Across the aisle and back, a soft but urgent chiming signaled that some idiot had failed to web up correctly. An attendant appeared and hurried down past them to help out. The shuttle’s motors picked up their idling whine, began to build force. On the LCLS panel, soft purple lettering in Chinese, then English, then Spanish, then Arabic, swelling forward, fading out. On station.
Carl glanced at the silent COLIN exec. “That’s part of the reason you’re here, right?”
“Sevgi’s the reason I’m here.” Norton’s voice came out tight.
The engines outside reached shrieking pitch; the shuttle unstuck and hurled itself down the runway. Carl felt himself pressed back into the cushioning once more, this time with outside force beyond his own strength.
He closed his eyes and gave himself up to it.
They hit the sky on screaming turbines. The suborbital fuel lit and kicked them up around the curve of the world. The webbing hugged them tight and close.
“Fucking Ortiz,” said Norton loudly, beside him.
In the judder and thrum of the trajectory, it wasn’t clear if he was talking to the man or just about him. And this time his tone was loose and hard to define, but somewhere at the bottom of it Carl thought he could hear something like despair.
Norton hadn’t really been surprised when Jeff spat the name out, but not because it wasn’t a shock.
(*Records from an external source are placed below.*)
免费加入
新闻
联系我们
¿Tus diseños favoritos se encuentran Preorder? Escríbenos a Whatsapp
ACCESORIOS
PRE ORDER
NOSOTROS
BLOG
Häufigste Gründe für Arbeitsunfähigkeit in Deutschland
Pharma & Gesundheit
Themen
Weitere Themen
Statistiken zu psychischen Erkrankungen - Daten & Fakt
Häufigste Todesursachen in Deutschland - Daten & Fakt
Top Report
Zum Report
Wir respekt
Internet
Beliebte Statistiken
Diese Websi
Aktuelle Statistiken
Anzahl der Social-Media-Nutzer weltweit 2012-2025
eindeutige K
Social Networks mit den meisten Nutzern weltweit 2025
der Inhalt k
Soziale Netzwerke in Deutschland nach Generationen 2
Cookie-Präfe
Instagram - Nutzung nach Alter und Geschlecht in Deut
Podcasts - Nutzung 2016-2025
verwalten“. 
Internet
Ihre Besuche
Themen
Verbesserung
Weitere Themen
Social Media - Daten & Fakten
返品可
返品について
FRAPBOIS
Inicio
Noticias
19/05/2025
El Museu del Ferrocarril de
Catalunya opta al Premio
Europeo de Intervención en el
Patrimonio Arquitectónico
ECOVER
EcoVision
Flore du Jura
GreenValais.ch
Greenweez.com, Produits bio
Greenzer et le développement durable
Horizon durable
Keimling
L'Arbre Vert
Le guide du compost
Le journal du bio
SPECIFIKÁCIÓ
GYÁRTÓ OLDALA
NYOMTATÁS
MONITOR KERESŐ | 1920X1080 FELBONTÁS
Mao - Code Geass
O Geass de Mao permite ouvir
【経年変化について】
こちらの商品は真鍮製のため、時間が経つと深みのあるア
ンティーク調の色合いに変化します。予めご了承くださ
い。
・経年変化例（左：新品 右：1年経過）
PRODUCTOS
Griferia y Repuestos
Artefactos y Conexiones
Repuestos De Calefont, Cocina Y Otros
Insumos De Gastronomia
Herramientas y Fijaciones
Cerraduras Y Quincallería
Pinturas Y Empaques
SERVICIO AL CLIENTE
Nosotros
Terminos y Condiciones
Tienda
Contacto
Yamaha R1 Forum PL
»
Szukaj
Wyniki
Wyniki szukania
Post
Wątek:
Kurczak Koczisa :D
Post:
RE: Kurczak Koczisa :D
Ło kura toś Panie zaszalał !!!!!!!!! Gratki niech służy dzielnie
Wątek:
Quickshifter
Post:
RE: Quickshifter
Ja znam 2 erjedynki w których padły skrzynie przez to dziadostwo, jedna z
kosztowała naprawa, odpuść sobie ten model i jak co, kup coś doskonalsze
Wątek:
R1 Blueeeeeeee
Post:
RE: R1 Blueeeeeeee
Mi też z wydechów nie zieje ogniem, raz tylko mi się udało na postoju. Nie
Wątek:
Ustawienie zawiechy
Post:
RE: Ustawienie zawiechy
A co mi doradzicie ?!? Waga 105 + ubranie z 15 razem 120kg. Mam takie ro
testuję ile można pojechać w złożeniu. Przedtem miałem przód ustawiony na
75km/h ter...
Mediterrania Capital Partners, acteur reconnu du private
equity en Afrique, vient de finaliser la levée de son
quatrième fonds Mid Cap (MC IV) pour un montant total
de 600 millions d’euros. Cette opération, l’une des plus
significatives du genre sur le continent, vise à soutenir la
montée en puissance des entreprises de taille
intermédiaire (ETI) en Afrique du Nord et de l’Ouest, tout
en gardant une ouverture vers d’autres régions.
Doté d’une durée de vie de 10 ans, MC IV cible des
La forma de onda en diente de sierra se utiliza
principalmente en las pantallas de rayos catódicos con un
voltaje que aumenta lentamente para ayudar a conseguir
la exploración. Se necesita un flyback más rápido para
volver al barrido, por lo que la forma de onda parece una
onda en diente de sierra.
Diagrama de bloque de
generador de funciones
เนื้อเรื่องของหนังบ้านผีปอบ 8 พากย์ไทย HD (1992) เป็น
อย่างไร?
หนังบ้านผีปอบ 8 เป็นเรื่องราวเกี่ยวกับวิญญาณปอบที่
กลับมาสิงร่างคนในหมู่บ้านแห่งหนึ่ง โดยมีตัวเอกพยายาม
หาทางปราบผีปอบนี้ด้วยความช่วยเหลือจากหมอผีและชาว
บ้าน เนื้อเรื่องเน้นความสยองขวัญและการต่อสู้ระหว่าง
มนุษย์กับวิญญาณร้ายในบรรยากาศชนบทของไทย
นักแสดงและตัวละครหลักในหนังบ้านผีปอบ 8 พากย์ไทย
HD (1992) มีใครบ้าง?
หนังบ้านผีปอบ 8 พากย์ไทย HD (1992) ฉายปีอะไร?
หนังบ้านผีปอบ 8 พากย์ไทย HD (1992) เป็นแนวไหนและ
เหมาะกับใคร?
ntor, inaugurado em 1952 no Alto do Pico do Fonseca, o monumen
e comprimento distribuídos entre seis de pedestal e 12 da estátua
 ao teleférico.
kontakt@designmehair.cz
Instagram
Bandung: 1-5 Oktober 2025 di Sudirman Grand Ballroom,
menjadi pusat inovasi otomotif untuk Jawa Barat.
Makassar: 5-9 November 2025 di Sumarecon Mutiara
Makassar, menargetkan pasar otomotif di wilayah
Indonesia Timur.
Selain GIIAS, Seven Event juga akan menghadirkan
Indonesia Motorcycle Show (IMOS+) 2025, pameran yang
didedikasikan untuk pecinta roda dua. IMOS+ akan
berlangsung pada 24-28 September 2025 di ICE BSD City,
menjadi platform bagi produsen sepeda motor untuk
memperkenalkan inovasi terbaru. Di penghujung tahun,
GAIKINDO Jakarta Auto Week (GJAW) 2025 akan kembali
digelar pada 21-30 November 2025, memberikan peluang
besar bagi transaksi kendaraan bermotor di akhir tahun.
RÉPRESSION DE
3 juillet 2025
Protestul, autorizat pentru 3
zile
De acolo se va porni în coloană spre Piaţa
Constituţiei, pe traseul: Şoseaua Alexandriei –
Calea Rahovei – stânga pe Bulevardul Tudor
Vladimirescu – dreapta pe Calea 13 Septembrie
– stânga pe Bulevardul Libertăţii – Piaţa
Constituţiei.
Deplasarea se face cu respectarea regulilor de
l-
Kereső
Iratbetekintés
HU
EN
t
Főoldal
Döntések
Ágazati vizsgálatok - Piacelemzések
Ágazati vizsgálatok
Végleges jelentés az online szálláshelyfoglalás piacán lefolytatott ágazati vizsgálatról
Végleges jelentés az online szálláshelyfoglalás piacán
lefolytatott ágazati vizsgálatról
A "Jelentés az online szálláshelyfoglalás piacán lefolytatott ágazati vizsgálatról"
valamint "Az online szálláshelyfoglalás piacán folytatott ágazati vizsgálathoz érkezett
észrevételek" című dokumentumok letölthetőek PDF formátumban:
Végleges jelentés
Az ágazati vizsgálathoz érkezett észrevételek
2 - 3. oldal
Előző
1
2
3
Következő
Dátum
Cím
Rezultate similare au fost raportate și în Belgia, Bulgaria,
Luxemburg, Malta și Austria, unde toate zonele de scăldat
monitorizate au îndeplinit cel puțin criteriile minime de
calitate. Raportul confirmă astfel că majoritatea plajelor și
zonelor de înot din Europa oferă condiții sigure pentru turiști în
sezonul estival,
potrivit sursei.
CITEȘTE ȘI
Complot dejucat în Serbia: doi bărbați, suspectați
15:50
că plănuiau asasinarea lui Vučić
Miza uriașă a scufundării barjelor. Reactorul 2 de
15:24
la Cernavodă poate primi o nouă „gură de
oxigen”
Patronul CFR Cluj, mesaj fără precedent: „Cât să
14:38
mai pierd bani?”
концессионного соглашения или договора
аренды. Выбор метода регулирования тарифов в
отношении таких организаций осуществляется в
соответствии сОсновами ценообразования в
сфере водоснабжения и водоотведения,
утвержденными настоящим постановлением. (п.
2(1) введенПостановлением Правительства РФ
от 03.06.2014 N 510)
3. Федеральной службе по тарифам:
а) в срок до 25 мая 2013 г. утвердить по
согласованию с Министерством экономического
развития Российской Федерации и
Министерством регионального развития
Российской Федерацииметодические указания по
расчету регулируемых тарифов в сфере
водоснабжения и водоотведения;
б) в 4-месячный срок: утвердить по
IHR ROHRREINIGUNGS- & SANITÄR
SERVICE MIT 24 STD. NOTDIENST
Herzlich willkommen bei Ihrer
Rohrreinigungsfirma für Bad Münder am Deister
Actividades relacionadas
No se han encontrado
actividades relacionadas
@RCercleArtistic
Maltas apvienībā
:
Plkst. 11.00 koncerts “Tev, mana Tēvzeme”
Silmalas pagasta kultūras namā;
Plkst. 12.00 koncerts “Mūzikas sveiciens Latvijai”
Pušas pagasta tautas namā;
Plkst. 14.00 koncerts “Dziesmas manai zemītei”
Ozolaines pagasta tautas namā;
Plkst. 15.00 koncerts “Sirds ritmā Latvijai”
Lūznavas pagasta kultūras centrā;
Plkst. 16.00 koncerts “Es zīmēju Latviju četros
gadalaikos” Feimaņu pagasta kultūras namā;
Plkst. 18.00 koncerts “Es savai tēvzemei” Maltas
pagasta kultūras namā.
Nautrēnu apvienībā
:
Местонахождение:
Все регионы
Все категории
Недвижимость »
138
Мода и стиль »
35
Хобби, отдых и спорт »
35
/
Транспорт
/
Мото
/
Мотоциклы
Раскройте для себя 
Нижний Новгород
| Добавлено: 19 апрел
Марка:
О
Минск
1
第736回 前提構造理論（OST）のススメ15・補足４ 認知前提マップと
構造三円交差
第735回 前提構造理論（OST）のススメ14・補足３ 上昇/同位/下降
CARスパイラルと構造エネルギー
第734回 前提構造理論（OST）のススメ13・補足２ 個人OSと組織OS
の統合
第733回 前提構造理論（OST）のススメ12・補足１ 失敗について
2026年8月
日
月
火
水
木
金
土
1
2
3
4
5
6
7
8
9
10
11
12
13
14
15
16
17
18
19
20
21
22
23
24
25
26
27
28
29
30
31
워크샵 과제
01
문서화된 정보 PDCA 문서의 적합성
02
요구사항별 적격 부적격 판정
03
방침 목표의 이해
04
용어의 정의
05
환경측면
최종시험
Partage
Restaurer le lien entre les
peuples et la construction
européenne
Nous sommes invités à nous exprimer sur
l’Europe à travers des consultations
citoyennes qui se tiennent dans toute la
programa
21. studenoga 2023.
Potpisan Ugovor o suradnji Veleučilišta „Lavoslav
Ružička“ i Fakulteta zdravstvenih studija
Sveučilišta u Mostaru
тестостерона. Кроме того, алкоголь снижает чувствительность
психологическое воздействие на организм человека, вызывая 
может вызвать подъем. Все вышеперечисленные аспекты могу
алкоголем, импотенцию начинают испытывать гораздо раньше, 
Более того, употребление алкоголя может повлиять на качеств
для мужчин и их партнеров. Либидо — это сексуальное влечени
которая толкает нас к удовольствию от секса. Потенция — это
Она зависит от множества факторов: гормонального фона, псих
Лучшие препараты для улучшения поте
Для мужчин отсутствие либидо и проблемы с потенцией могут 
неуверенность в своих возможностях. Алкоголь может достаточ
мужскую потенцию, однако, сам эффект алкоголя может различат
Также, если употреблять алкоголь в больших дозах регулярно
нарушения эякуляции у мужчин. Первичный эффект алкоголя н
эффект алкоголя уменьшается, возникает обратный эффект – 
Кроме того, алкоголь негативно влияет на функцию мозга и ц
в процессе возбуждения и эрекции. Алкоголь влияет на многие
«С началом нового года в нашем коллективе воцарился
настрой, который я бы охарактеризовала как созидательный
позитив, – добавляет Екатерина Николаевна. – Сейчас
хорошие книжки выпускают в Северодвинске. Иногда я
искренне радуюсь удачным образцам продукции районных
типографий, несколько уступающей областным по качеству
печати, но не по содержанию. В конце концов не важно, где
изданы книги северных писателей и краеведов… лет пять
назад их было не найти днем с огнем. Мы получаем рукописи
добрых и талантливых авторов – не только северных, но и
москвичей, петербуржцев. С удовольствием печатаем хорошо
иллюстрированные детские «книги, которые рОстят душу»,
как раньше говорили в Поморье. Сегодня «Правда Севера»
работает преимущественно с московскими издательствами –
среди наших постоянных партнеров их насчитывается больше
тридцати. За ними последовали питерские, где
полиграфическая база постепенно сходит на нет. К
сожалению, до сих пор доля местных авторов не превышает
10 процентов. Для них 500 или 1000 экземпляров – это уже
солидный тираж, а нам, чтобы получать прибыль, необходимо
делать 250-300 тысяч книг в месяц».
Simply, surprise wasn’t an option anymore: the glandular wiring that would have supplied it was running surge-overloaded, had been since the previous evening when Marsalis played him Jeff’s phone conversation and told him about Ren. And it certainly shouldn’t have mattered to him more than his own brother’s betrayal.
Somehow it did.
He still remembered the change when Ortiz came fully aboard at Jefferson Park, when the slim, dynamic Rim politician’s post morphed from consultative policy adviser to actual Americas policy director. He remembered the sudden sense of stripping down as layers of bureaucracy were lashed into efficiency or simply fired down to skeleton staffing levels. He remembered the way the little fiefdom people like Nicholson and Zikomo ran for cover. The new hires and promotions, Andrea Roth, Lena Oyeyemi, Samson Chang. Himself. The tide of change and the clean air it seemed to bring in with it, as if someone had suddenly opened all the windows facing the East River.
On another day, some other time, he would have called the bringer of this news a liar to his face, would have refused to believe.
But there was too much else now. The old landscape had burned down around him, Sevgi, Jeff, the aftermath of the Merrin case—it was all on fire, too hot to touch anywhere without getting hurt.